Page text Block Start

Loading from CSV

Scallop can be used along with existing datasets loaded from CSVs. This is usually achieved with annotating on specific relations. For example, assuming we have a file edge.csv,

0,1
1,2

we can load the content of it into a relation edge in Scallop using the following syntax

@file("edge.csv")
type edge(from: usize, to: usize)

rel path(a, c) = edge(a, c) or path(a, b) and edge(b, c)

query path

In particular, we annotate the @file(...) attribute onto the relation type declaration type edge(...). The file name is written inside the @file attribute. We require the relation to be declared with types in order for it to be loaded with CSV file content. Depending on the type declaration, the file content will be parsed into values of certain types.

From here, the edge relation will be loaded with the content (0, 1) and (1, 2). After executing the Scallop program above, we would obtain the result path being (0, 1), (0, 2), and (1, 2).

Certainly, there are many ways to load CSV. In this section, we introduce the various ways to configure the CSV loading.

Headers

There are CSV files with headers. Suppose we have the following CSV file

from,to
0,1
1,2

To load this file, we would need to add an additional argument header=true to the @file attribute:

@file("edge.csv", header=true)
type edge(from: usize, to: usize)

Note that by default we assume that CSV files don't have headers.

Deliminators

By default, we assume the values inside of the CSV file are deliminated by commas ','. In case where CSV files have values deliminated by other characters, such as tabs '\t', we would need to specify that in the @file attribute:

@file("edge.csv", deliminator="\t")
type edge(from: usize, to: usize)

Note that deliminators cannot be of multiple characters.

Parsing Field-Value Pairs

There are many CSV tables which have a lot of columns. One way is to specify all the fields and their types, like the following.

type table(field1: type1, field2: type2, ..., fieldn: typen)

However, this might be very hard to encode. Therefore, we provide another way of parsing CSV files into relations, by using primary keys and field-value pairs. Let's assume we have the following CSV file:

student_id,name,year,gender
0001,alice,2020,female
0002,bob,2021,male

We see that student_id can serve as the primary key of this table. With this, it can be loaded into the following relation

@file("student.csv", keys="student_id")
type table(student_id: usize, field: String, value: String)

Page text Block End

▶ _Exercise set_
• A. In the Scallop CSV page, list every column name in the header line of the student CSV file.
• B. Using the Scallop CSV page, answer each question on its own line:
(i) By default, are CSV files assumed to have headers?
(ii) Can a deliminator consist of multiple characters?
(iii) Which column can serve as the primary key of the student table?
• C. From the Scallop CSV page, reproduce word for word the passage that begins at the words "type table(field1: type1, field2: type2, ..., fieldn: typen)" and stops after "String, value: String)".
The rows that follow come from a separate source and are not part of the Scallop CSV page.

Extracted entries Block Start

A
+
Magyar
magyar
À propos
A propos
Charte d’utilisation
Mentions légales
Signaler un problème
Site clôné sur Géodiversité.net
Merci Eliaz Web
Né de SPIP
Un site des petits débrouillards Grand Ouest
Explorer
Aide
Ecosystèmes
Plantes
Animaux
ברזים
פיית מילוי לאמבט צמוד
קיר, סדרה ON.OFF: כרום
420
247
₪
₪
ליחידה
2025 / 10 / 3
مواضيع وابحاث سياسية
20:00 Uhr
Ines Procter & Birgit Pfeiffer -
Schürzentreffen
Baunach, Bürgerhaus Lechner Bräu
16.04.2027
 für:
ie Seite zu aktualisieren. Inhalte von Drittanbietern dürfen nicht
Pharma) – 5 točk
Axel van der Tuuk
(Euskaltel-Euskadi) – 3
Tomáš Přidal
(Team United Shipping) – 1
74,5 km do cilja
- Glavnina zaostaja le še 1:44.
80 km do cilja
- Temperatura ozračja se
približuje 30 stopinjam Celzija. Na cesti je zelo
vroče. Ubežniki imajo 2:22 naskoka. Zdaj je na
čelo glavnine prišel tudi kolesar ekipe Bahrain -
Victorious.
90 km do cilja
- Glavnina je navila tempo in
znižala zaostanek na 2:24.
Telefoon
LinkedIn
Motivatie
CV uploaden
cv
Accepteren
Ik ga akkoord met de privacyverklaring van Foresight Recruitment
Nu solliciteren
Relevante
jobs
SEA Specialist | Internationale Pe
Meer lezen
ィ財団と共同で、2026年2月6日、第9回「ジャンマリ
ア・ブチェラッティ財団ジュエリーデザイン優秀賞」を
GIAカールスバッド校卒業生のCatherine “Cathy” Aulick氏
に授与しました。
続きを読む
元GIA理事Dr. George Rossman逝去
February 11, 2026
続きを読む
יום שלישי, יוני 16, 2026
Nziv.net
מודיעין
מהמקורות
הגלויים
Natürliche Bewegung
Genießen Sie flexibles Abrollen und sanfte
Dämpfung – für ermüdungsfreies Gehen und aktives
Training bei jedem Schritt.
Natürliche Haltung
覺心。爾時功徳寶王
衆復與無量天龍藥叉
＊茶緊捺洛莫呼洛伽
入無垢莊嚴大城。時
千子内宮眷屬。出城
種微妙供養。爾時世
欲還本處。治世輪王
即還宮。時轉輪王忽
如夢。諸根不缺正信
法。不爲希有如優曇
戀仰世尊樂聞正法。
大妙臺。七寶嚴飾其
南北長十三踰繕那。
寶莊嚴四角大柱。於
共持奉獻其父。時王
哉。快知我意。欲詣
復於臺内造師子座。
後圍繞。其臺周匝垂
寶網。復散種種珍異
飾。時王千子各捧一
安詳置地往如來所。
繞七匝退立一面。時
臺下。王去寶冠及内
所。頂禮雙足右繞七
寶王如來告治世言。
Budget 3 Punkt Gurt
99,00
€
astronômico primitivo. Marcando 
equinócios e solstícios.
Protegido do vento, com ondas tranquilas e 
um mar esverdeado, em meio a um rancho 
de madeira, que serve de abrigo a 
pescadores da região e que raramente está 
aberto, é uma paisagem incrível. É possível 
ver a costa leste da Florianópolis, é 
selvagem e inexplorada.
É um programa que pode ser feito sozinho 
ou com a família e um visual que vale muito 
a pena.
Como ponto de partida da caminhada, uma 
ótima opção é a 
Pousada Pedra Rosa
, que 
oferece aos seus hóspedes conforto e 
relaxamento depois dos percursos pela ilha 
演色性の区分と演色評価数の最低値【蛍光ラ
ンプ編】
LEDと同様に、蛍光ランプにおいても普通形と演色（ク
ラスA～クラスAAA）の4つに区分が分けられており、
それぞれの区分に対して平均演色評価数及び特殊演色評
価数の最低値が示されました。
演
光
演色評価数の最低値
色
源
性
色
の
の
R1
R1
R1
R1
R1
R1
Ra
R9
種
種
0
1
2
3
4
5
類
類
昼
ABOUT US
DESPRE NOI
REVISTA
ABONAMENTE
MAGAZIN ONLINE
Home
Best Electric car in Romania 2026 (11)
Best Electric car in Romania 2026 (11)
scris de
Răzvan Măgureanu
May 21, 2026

Extracted entries Block End

▶ _Solutions by task_
• A. student_id, name, year, gender

• B.
(i) No, CSV files are assumed not to have headers by default.
(ii) No, deliminators cannot be of multiple characters.
(iii) student_id

• C.
type table(field1: type1, field2: type2, ..., fieldn: typen)

However, this might be very hard to encode. Therefore, we provide another way of parsing CSV files into relations, by using primary keys and field-value pairs. Let's assume we have the following CSV file:

student_id,name,year,gender
0001,alice,2020,female
0002,bob,2021,male

We see that student_id can serve as the primary key of this table. With this, it can be loaded into the following relation

@file("student.csv", keys="student_id")
type table(student_id: usize, field: String, value: String)